Since those lows in equities around June 13-16, 2022, we have seen a peak in bond yields such as the French 10’s declining from 2.48% to 1.39% and the German 2’s have fallen from 1.30% to 0.27%.

What if the German 2’s or the Swiss 10’s go back to a negative yield?

Good for technology stocks perhaps? 

While a major ‘short trade’ in government bonds has made many a sizeable fortune over the past 18 months, staying ‘short forever’ has also become known as the ‘widow maker trade’ where many have lost fortunes especially in the case of shorting Japanese 10 year bonds.

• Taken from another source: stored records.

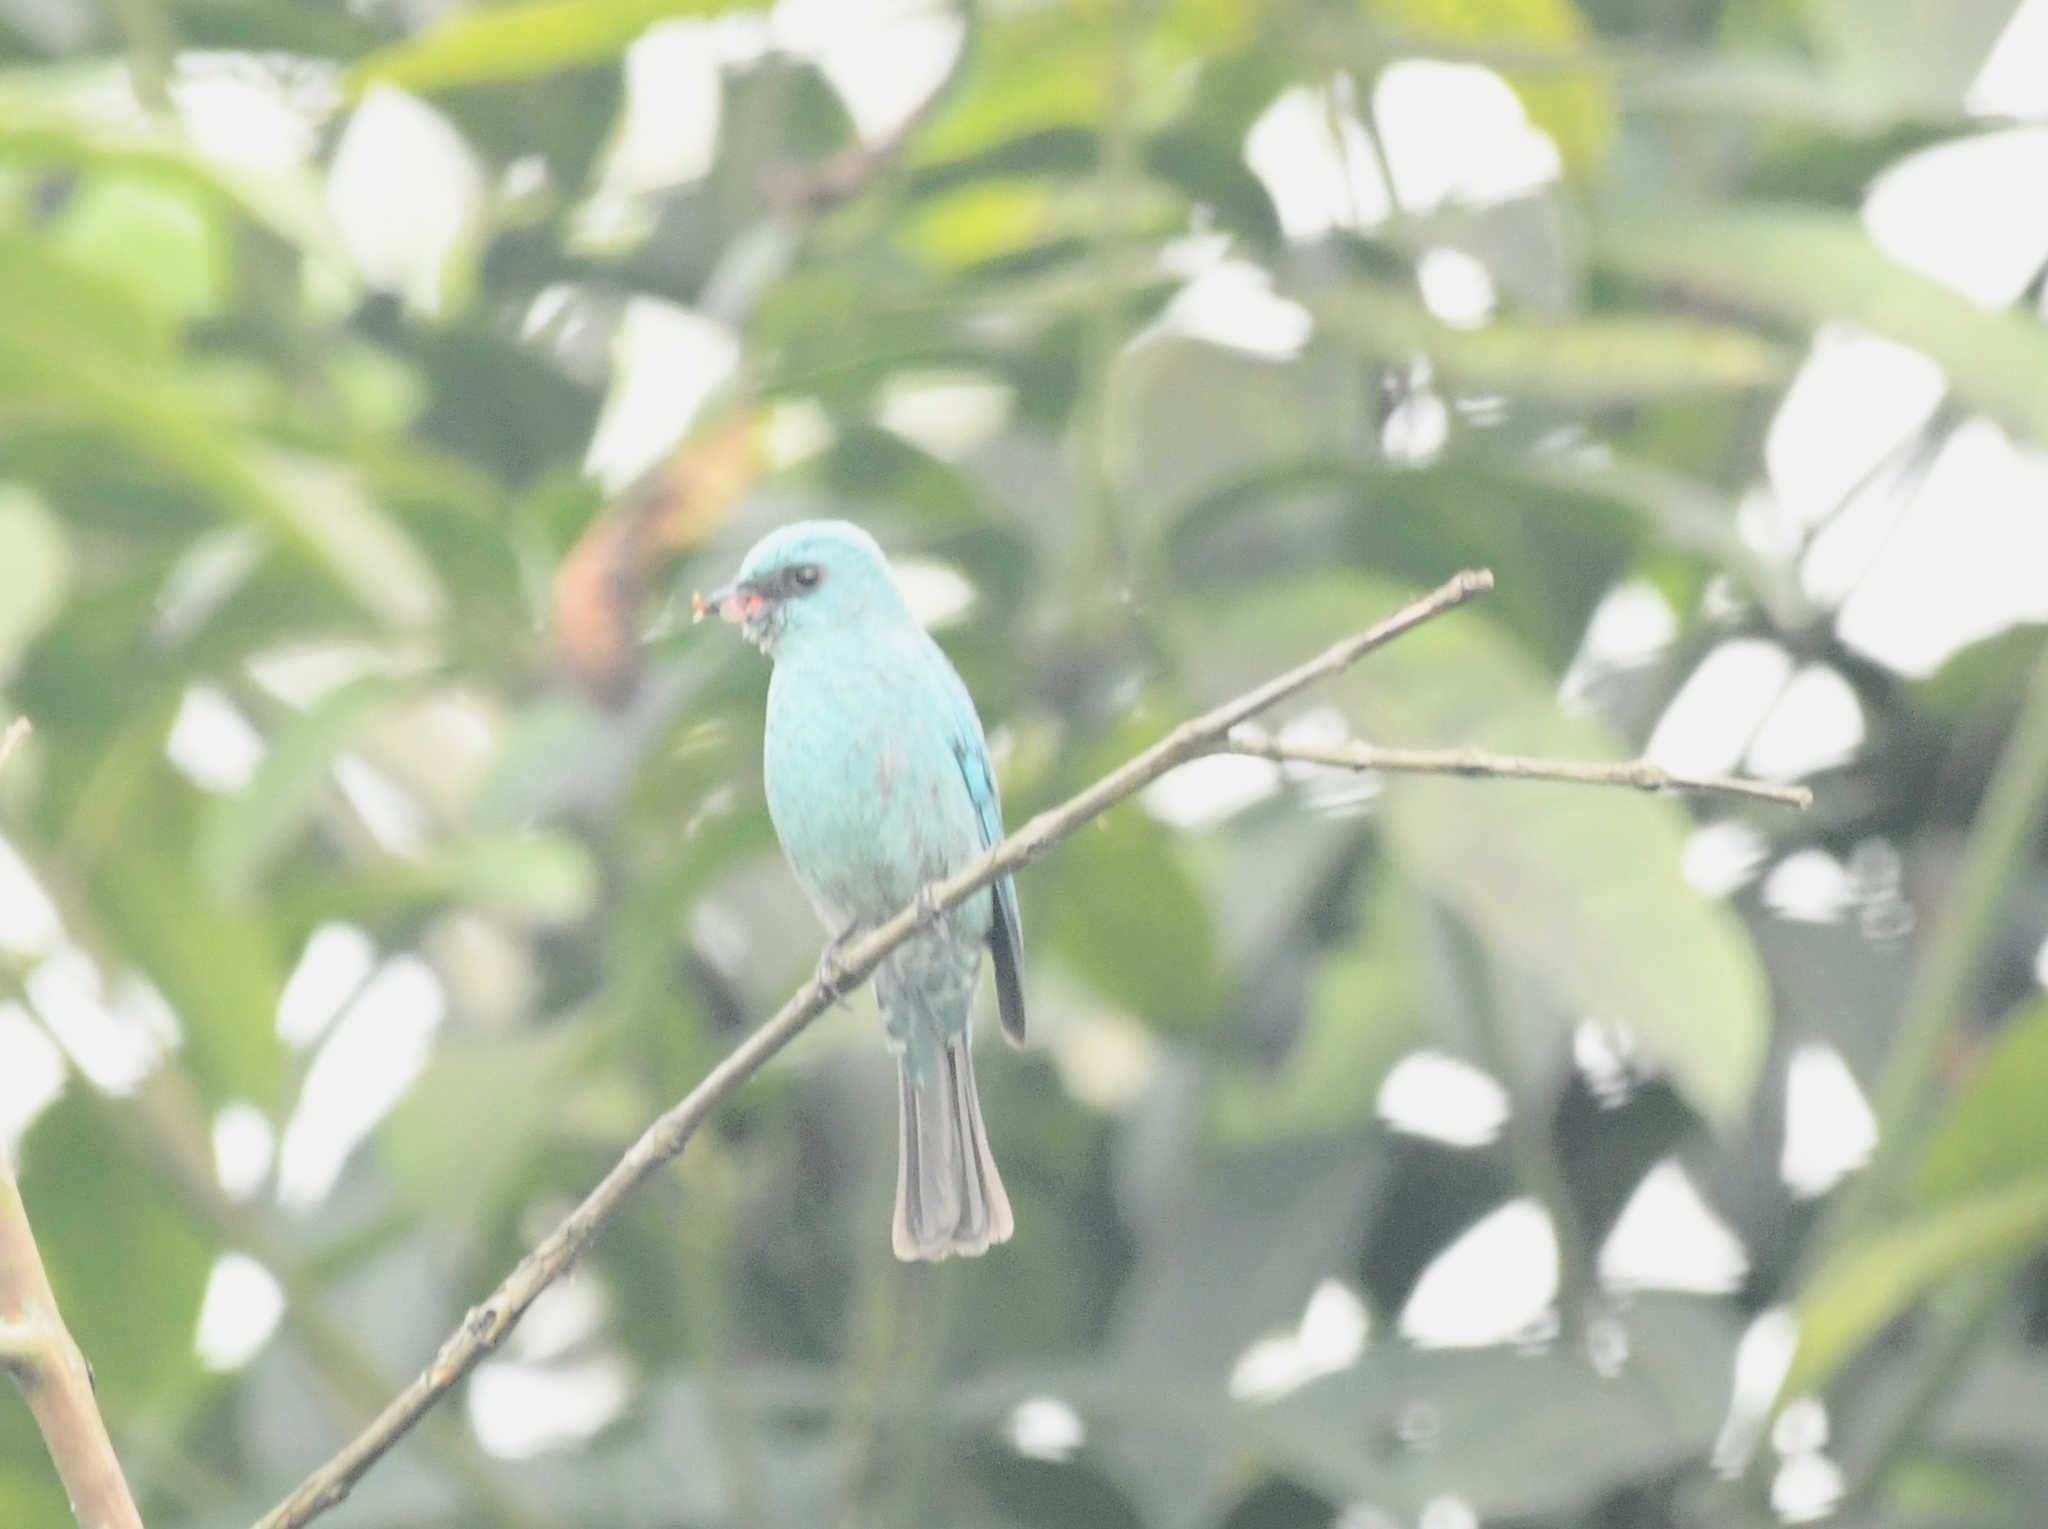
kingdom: Animalia
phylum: Chordata
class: Aves
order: Passeriformes
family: Muscicapidae
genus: Eumyias
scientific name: Eumyias thalassinus
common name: Verditer flycatcher
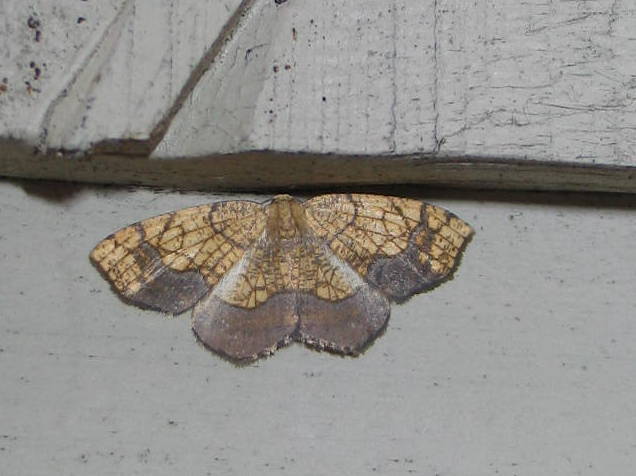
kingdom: Animalia
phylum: Arthropoda
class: Insecta
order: Lepidoptera
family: Geometridae
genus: Nematocampa
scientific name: Nematocampa resistaria
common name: Horned spanworm moth
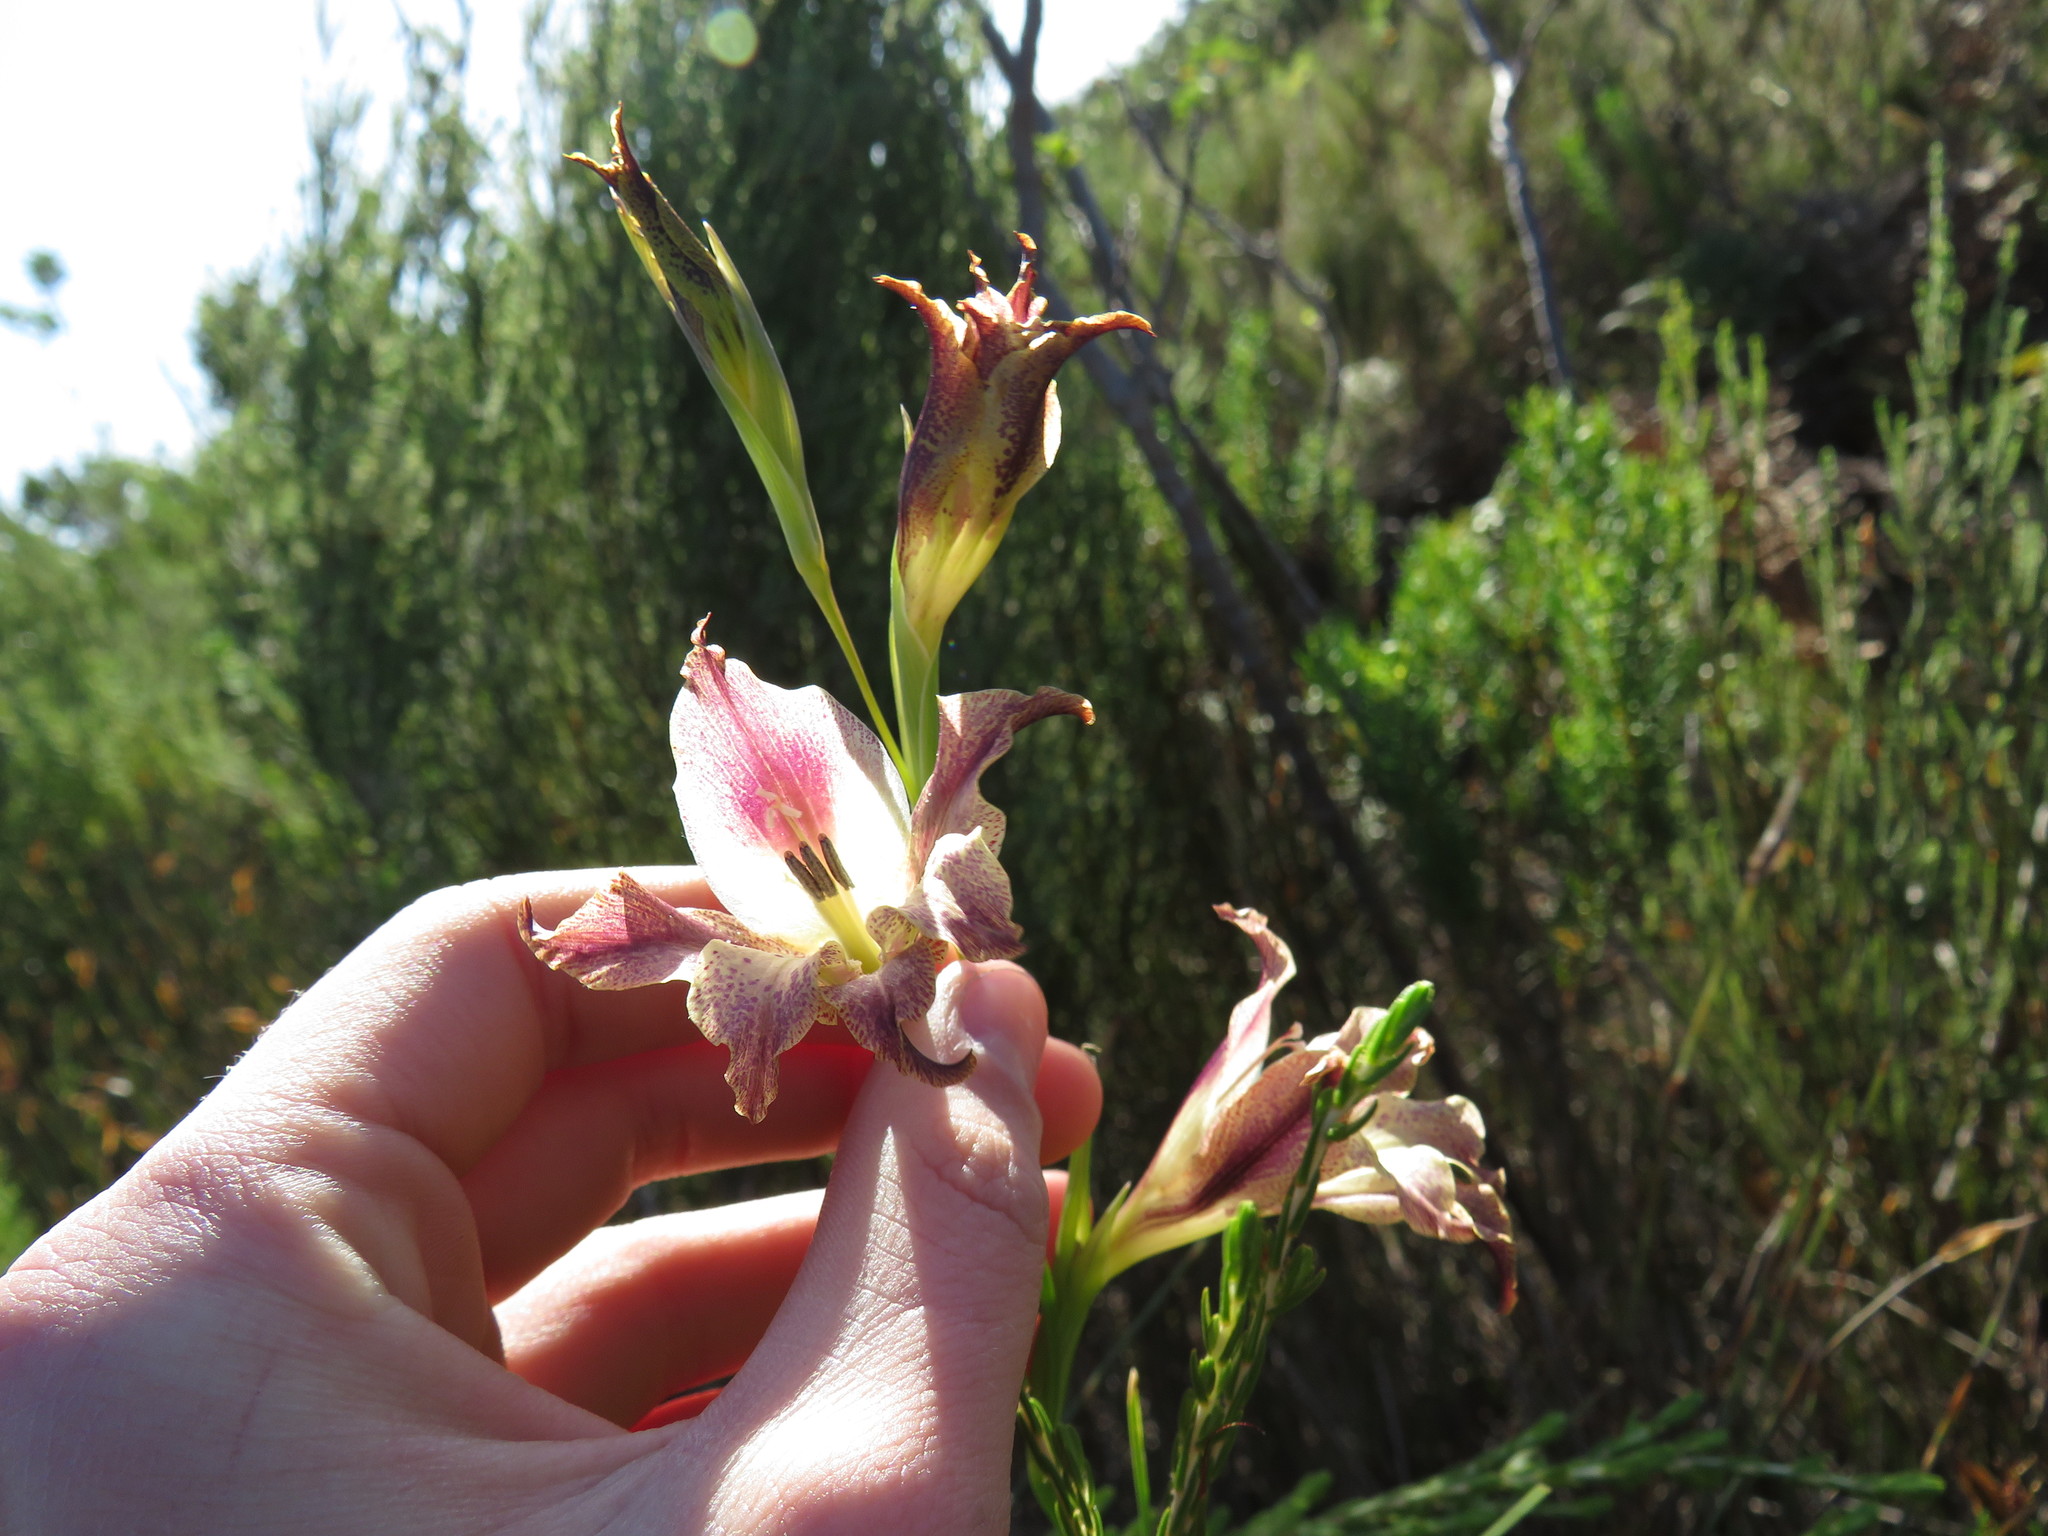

A possible or ‘pending’ mean reversion in bond yields is bigger deal than the one currently occurring in the equity market. I feel a seperate blog post is required for this topic.

The larger advancers over the past week comprised of; 

Bloomberg Commodity Index 4.6%, WTI Crude Oil 4.1%, Gasoil 3.7%, Gold 3.2%, Copper 6.7%, JKM LNG 7.5%, Coffee 3.5%, Heating Oil 4.9%, JKM LNG 8.3%, Coffee 5.1%, Orange Juice 12.5%, Palladium 5.5%, Platinum 2.6%, Silver 8.5%, CRB Index 3.9%, Cotton 3.7%, Dutch TTF Gas 19.4%, Urea Florida Gulf 16.4%, Urea Middle East 19.9%, Silver in AUD 8.4%, Silver in USD 9.4%, Corn 9.2%, Oats 2.8%, Soybeans 11.6%, Wheat 6.4%, AEX 3.5%, KBW Banks 2.2%, CAC 3.7%, DAX 1.7%, Dow Jones Industrials 3%, DJ Transports 5.8%, MIB 5.6%, Bovespa 4.3%, MOEX 5.6%, Kospi 2.4%, S&P MidCap 400 4.9%, Nasdaq 100 4.5%, Sensex 2.6%, Oslo 4.1%, Copenhagen 3.1%, Helsinki 3%, Stockholm 2.7%, Russell 2000 4.3%, SOX 4.4%, S&P 500 4.3%, FTSE 100 2%, Australia’s ASX 200 2.3%, Istanbul 2.3%, Toronto’s TSX 3.7%, S&P SmallCap 600 4.7% and the Nasdaq Composite soared 4.7%.

The group of decliners included;

Australian Coking Coal (19.2%), Baltic Dry Index (11.7%), Hot Rolled Coiled Steel (7.4%), Lumber (9.9%), LNG (6.6%), Gasoline (3.4%), Sugar (2%), CSI 300 (1.6%), HSCEI (3.1%) and the Hang Seng Index fell 2.2%.